Where does this leave us? I have contended in previous blogs that socialists must look to coalitions to build an effective movement. The statistics tell us that this necessarily means expanding beyond an historical base in the industrial working class. And I am not just thinking here of the election of a Labour government: after all, Labour in government invariably caved in when push came to shove. As Ralph Miliband convincingly maintained, the Labour Party and ‘parliamentary democracy’ (or capitalist democracy) amount to nothing in the absence of the fuel and fire of a strong public movement.
So my current thinking suggests the following:
• An effective socialist movement depends on an appeal to many class factions, all of which under Wright’s rubric might for the purposes of class struggle reasonably be considered part and parcel of the working class.

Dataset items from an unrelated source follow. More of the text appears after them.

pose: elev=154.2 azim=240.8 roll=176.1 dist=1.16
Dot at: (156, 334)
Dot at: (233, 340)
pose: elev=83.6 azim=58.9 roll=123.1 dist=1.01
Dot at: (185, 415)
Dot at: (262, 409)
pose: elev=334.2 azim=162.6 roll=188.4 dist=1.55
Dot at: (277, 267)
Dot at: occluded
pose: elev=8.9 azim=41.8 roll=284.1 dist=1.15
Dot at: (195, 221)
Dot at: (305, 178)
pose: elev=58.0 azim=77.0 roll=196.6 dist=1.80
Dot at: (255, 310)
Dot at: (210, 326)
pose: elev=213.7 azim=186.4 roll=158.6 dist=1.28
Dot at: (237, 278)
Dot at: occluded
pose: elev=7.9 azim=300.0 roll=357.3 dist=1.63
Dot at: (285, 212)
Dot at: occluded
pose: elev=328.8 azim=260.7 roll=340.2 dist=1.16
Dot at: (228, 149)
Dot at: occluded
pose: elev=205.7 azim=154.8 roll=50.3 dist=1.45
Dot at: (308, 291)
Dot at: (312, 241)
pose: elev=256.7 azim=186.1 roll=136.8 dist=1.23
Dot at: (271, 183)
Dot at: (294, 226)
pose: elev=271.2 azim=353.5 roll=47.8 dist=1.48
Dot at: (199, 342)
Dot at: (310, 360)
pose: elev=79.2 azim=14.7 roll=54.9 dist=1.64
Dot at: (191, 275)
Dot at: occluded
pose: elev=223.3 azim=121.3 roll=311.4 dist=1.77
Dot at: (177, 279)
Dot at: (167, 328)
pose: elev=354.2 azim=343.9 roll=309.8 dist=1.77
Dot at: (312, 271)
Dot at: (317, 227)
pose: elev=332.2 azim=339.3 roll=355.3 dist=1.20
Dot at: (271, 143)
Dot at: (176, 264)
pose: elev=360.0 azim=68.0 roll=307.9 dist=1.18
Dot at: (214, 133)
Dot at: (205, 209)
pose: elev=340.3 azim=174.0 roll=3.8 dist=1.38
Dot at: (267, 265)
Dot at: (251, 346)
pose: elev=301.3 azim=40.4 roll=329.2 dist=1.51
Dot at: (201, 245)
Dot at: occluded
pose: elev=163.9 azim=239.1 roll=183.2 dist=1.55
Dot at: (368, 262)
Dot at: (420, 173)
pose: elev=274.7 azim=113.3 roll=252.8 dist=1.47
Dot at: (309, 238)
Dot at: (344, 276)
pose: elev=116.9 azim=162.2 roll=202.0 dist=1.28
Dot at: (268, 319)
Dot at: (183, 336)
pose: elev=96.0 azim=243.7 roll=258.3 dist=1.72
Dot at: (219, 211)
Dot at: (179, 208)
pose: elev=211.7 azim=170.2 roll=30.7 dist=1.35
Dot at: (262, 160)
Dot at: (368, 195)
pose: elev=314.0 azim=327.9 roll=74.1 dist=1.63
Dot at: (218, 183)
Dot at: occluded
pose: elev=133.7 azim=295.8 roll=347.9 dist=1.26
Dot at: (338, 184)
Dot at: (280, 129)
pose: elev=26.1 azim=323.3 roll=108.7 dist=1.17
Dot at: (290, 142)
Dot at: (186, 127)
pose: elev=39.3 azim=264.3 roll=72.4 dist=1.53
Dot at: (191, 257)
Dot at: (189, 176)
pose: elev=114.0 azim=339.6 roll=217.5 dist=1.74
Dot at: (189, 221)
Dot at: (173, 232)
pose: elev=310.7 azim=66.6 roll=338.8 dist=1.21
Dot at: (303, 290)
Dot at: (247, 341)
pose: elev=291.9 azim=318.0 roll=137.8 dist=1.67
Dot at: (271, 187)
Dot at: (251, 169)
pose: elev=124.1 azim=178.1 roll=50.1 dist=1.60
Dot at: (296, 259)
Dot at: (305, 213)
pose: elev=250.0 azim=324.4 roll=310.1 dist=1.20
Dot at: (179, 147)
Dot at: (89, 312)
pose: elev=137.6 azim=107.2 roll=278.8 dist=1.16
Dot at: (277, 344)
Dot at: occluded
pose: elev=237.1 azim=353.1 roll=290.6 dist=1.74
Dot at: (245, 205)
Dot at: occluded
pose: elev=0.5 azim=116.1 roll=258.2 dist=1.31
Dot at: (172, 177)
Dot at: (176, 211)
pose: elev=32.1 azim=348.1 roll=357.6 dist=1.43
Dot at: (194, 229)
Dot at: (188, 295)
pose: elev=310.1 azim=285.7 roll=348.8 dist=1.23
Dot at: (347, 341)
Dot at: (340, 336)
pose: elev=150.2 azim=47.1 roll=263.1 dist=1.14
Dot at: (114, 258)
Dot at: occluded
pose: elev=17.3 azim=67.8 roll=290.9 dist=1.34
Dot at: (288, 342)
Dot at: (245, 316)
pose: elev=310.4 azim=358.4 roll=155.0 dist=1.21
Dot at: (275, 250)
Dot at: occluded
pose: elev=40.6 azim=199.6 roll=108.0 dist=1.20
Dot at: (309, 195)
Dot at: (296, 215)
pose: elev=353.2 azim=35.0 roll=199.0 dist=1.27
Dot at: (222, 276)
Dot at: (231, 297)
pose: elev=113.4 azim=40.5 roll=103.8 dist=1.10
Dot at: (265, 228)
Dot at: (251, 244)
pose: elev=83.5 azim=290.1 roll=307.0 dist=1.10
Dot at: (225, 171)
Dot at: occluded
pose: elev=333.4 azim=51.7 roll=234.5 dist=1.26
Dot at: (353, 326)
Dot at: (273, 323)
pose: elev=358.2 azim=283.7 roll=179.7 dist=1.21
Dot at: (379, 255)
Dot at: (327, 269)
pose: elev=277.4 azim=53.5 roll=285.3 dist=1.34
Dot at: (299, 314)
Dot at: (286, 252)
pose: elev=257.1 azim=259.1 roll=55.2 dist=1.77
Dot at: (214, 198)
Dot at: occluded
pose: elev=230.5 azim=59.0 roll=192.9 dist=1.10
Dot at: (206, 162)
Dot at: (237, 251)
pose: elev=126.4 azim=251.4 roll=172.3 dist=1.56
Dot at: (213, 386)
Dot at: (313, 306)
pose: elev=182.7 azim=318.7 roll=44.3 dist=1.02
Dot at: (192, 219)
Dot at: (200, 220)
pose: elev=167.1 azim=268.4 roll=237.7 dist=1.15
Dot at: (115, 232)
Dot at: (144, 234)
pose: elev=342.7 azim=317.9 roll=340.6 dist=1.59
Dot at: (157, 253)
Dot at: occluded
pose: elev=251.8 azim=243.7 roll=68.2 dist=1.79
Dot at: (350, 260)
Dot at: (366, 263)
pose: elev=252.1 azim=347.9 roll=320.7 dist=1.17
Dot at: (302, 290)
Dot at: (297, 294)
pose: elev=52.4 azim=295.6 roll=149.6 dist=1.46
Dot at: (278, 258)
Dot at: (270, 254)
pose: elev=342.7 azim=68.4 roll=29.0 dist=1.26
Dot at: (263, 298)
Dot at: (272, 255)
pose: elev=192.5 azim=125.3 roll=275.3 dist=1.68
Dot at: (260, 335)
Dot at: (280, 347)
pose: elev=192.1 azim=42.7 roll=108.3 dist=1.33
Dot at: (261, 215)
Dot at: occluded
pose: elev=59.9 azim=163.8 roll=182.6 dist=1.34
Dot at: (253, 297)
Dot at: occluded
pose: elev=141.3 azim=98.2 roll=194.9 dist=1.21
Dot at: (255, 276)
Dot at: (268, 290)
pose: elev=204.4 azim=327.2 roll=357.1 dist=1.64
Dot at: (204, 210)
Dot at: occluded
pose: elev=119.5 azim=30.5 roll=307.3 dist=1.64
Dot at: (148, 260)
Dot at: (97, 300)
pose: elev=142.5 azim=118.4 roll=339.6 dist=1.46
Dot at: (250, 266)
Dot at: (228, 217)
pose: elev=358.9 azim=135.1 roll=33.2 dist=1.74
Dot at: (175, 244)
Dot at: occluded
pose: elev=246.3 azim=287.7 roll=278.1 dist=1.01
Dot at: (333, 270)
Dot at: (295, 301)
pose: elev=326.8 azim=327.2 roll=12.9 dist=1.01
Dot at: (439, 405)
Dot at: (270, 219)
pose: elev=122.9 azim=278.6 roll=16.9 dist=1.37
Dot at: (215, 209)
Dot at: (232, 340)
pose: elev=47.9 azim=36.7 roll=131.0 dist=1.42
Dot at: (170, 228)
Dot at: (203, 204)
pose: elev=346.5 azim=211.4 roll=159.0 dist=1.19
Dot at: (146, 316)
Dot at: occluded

• This will involve the formation a coalition of multiple alliances between campaign groups across multiple issues (eg from issues of wealth, income, work and housing to the environment and climate change and to those of race, gender and sexuality and democratic participation).
• For any such coalition to be an effective force and neophyte movement it will be necessary to construct a compelling general narrative for social transformation and change around which disparate groups and individuals can bind and bond.
• A strategy of ‘permanent reform’ is a probable means to bring people and groups together, namely, a strategy of pushing for consensual, ‘manageable’ reforms prior to generating momentum for further step-by-step social changes.
I end with two final observations. The first is the rider that Gramsci’s pessimism of the intellect must for any sociologist be edging it over his optimism of the will. And the second is that the COVID-19 pandemic – a natural experiment that is revealing much that is dysfunctional, unjust and perverse in financialised capitalism – is an obvious invitation to rethink the nature of our sociality, institutions and society itself.